Rivers was asked if he was going to stress the importance of all those Dog Days games in the winter.

"Yeah,'' he said unhesitatingly. "With this group, no doubt."

The great unknown, of course, is whether factors outside of Rivers' control will force him to audible again at midseason. He already knows he won't have Kendrick Perkins for a while. But Danny Ainge went out and loaded up in the summer, adding two big men to the roster ("the O'Neal brothers," as Rivers calls them) and bringing back the hyper-competitive Delonte West to provide depth in the backcourt and on the wing.

So there are more reinforcements this time around than there were last season. Kevin Garnett is a year removed from surgery (and many, many doctors will tell you it takes a year to get back to normal after surgery, especially the kind of surgery that Garnett had). You don't ever have to worry about Allen taking care of himself. Paul Pierce is looking positively giddy.

And there will be no shortage of competitive games. The Eastern Conference looks much tougher, starting with SportsCenter's favorite team, the Miami Heat. The Magic will be there. The Bulls look to be better. Atlanta stayed the same. The Western Conference is, as usual, brutal.

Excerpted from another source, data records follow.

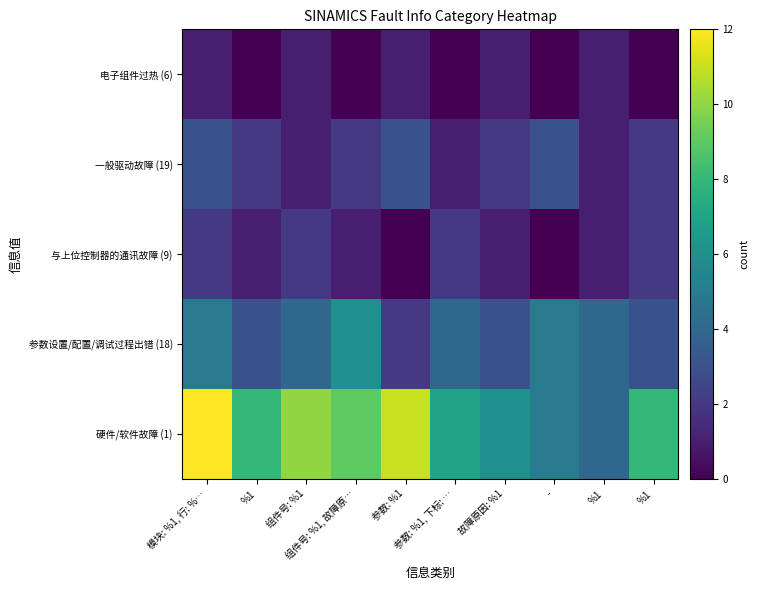

At which category is the sum across all series the highest?

模块: %1, 行: %…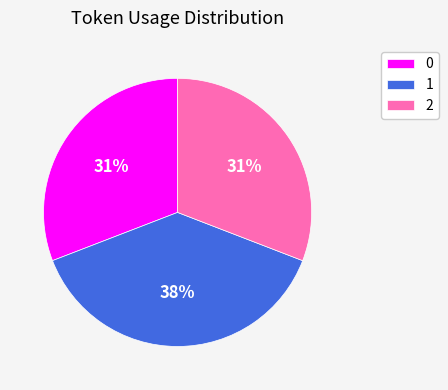

To the nearest percent, what portion does 1 represent?

38%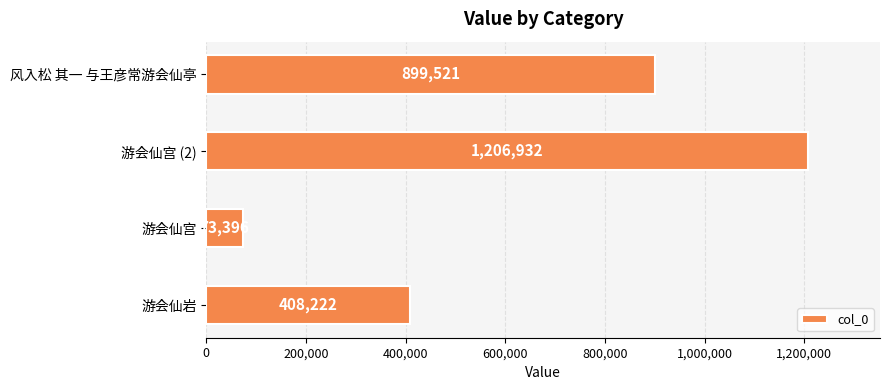

Approximately how many times larger is the value at 风入松 其一 与王彦常游会仙亭 compared to 游会仙岩?

2.2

"You go through a lull this year like we did last year and you'll end up being a seventh seed,'' Rivers said. "There simply are too many good teams. Everyone has to play."

But, he added, he wouldn't mind if other teams this season tried to duplicate the Celtics' underwhelming regular season with an eye to the playoffs.

"I'm hoping all the other teams do that,'' Rivers said. "That would be terrific. Then we would slide right through."

Longtime Celtics reporter Peter May is a frequent contributor to ESPNBoston.com.